Position des Kreisvorstands der SPD im Enzkreis zum EnBW-Urteil des Staatsgerichtshofs Baden-Württemberg.
Kreisvorstand der Enzkreis-SPD begrüßt das Urteil des Staatsgerichtshofs zum EnBW-Deal der alten, schwarz-gelben Landesregierung

Beschlossen auf der Kreisvorstandssitzung am 6. Oktober in Sternenfels-Diefenbach.

1. Der SPD-Kreisvorstand begrüßt das heutige Urteil des Staatsgerichtshofs Baden-Württemberg.

2. Der SPD-Kreisvorstand stellt fest, dass heute höchstrichterlich bestätigt wurde, dass die damalige CDU/FDP-Landesregierung unter Ministerpräsident Stefan Mappus MdL und seinem Finanzminister Willi Stächele MdL, die baden-württembergische Verfassung gebrochen hat.

3. Die CDU-Landtagsfraktion sowie die von Dr. Hans-Ulrich Rülke geführte Landtagsfraktion der F.D.P./DVP haben den Verfassungsbruch zugelassen, indem sie den EnBW-Deal nachträglich im Landtag gebilligt haben.

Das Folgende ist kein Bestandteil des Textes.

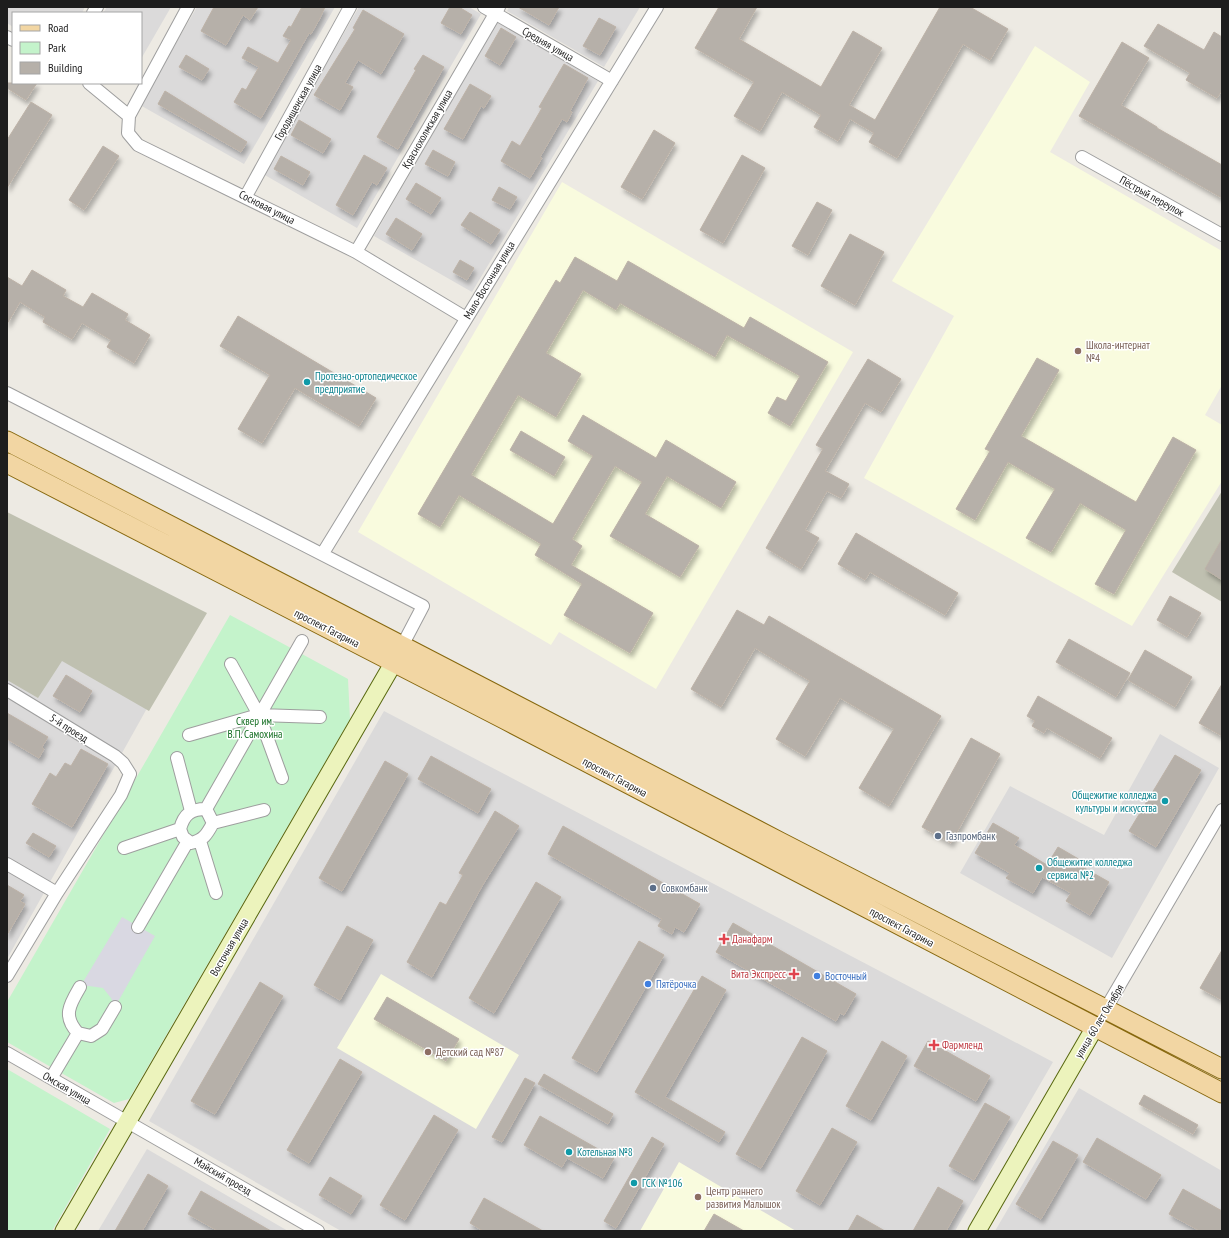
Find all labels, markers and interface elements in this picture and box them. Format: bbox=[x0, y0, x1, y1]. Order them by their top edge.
legend bbox=[12, 12, 142, 84]
text: Road bbox=[48, 20, 68, 35]
street label: Средняя улица bbox=[520, 24, 576, 64]
text: Park bbox=[48, 40, 66, 55]
text: Building bbox=[48, 60, 83, 75]
street label: Городищенская улица bbox=[271, 62, 325, 142]
street label: Краснохолмская улица bbox=[399, 87, 455, 171]
street label: Пёстрый переулок bbox=[1117, 173, 1187, 220]
street label: Сосновая улица bbox=[237, 187, 297, 227]
street label: Мало-Восточная улица bbox=[460, 239, 518, 321]
place label: Школа-интернат №4 bbox=[1086, 338, 1150, 365]
marker: Школа-интернат №4 bbox=[1073, 346, 1083, 356]
place label: Протезно-ортопедическое предприятие bbox=[315, 369, 418, 396]
marker: Протезно-ортопедическое предприятие bbox=[302, 377, 312, 387]
street label: проспект Гагарина bbox=[292, 606, 362, 650]
street label: 5-й проезд bbox=[47, 711, 91, 745]
park label: Сквер им. В.П. Самохина bbox=[228, 714, 282, 741]
street label: проспект Гагарина bbox=[580, 754, 650, 800]
place label: Общежитие колледжа культуры и искусства bbox=[1072, 788, 1157, 815]
marker: Общежитие колледжа культуры и искусства bbox=[1160, 796, 1170, 806]
place label: Газпромбанк bbox=[946, 829, 996, 843]
marker: Газпромбанк bbox=[933, 831, 943, 841]
place label: Общежитие колледжа сервиса №2 bbox=[1047, 855, 1132, 882]
marker: Общежитие колледжа сервиса №2 bbox=[1034, 863, 1044, 873]
place label: Совкомбанк bbox=[661, 881, 709, 895]
marker: Совкомбанк bbox=[648, 883, 658, 893]
street label: проспект Гагарина bbox=[867, 904, 937, 950]
street label: Восточная улица bbox=[207, 916, 251, 978]
place label: Данафарм bbox=[732, 932, 773, 946]
marker: Данафарм bbox=[719, 934, 729, 944]
place label: Вита Экспресс bbox=[731, 967, 786, 981]
marker: Вита Экспресс bbox=[789, 969, 799, 979]
place label: Восточный bbox=[825, 969, 867, 983]
marker: Восточный bbox=[812, 971, 822, 981]
place label: Пятёрочка bbox=[656, 977, 697, 991]
marker: Пятёрочка bbox=[643, 979, 653, 989]
street label: улица 60 лет Октября bbox=[1071, 982, 1127, 1060]
place label: Фармленд bbox=[942, 1038, 983, 1052]
marker: Фармленд bbox=[929, 1040, 939, 1050]
place label: Детский сад №87 bbox=[436, 1045, 504, 1059]
marker: Детский сад №87 bbox=[423, 1047, 433, 1057]
street label: Омская улица bbox=[40, 1069, 94, 1107]
place label: Котельная №8 bbox=[577, 1145, 633, 1159]
marker: Котельная №8 bbox=[564, 1147, 574, 1157]
street label: Майский проезд bbox=[192, 1154, 254, 1198]
place label: ГСК №106 bbox=[642, 1176, 682, 1190]
marker: ГСК №106 bbox=[629, 1178, 639, 1188]
place label: Центр раннего развития Малышок bbox=[706, 1184, 781, 1211]
marker: Центр раннего развития Малышок bbox=[693, 1192, 703, 1202]

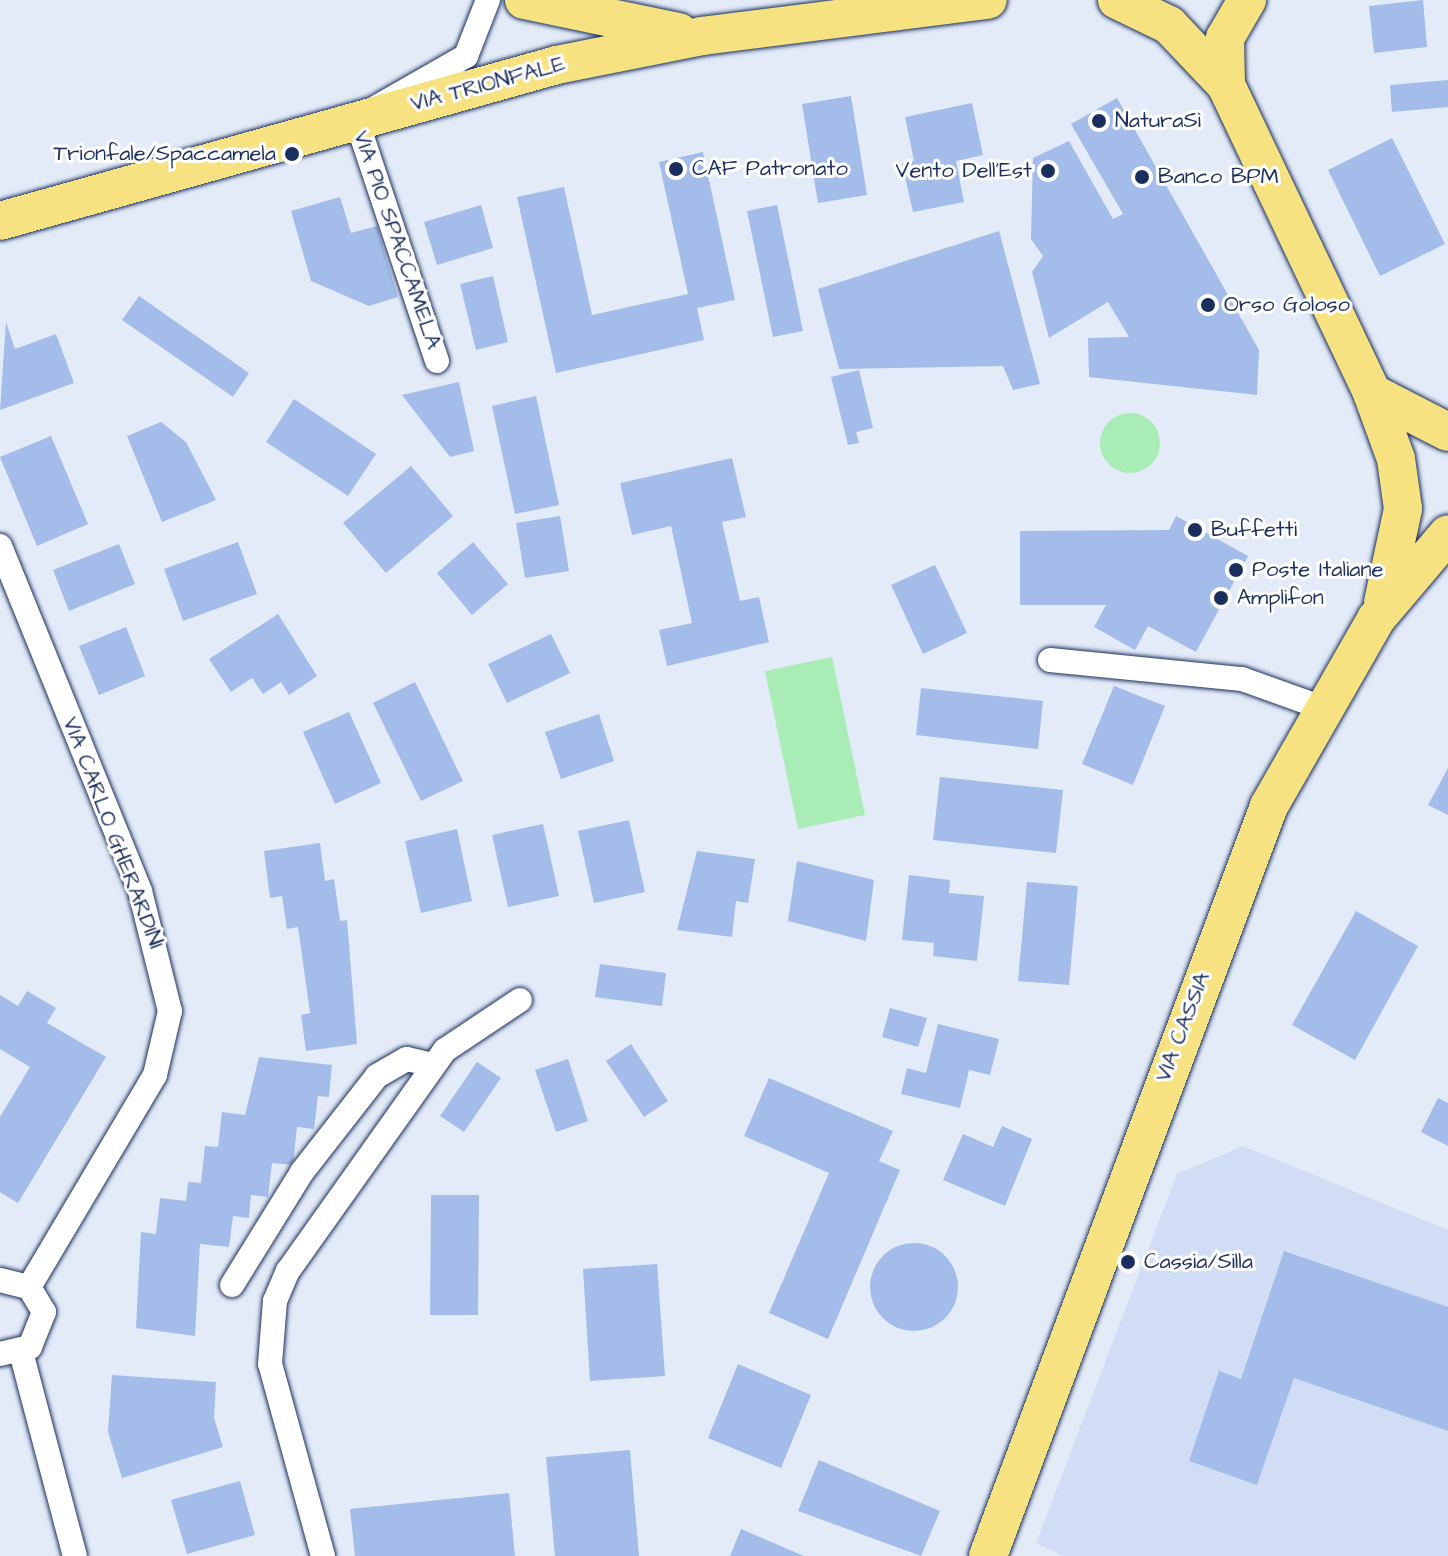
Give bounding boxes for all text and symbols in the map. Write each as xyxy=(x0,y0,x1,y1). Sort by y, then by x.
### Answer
street label: VIA TRIONFALE xyxy=(408,51,568,117)
place label: NaturaSì xyxy=(1115,108,1201,134)
marker: NaturaSì xyxy=(1090,112,1108,130)
street label: VIA PIO SPACCAMELA xyxy=(347,127,447,353)
place label: Trionfale/Spaccamela xyxy=(54,141,276,167)
marker: Trionfale/Spaccamela xyxy=(283,145,301,163)
place label: CAF Patronato xyxy=(692,156,848,182)
place label: Vento Dell'Est xyxy=(896,158,1032,184)
marker: CAF Patronato xyxy=(667,160,685,178)
marker: Vento Dell'Est xyxy=(1039,162,1057,180)
place label: Banco BPM xyxy=(1158,164,1279,190)
marker: Banco BPM xyxy=(1133,168,1151,186)
place label: Orso Goloso xyxy=(1224,292,1350,318)
marker: Orso Goloso xyxy=(1199,296,1217,314)
place label: Buffetti xyxy=(1211,517,1297,543)
marker: Buffetti xyxy=(1186,521,1204,539)
place label: Poste Italiane xyxy=(1252,557,1383,583)
marker: Poste Italiane xyxy=(1227,561,1245,579)
place label: Amplifon xyxy=(1237,585,1324,611)
marker: Amplifon xyxy=(1212,589,1230,607)
street label: VIA CARLO GHERARDINI xyxy=(57,713,169,953)
street label: VIA CASSIA xyxy=(1150,968,1216,1086)
place label: Cassia/Silla xyxy=(1144,1249,1253,1275)
marker: Cassia/Silla xyxy=(1119,1253,1137,1271)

4. Der SPD-Kreisvorstand fordert als logische Folge des Staatsgerichtshofurteils den derzeit noch amtierenden Landtagspräsidenten Willi Stächele MdL dazu auf, unverzüglich zurückzutreten.

5. Der SPD-Kreisvorstand fordert die beiden CDU-Abgeordneten aus dem Enzkreis, Viktoria Schmid und Marianne Engeser dazu auf, dahingehend auf ihren Parteifreund Willi Stächele einzuwirken.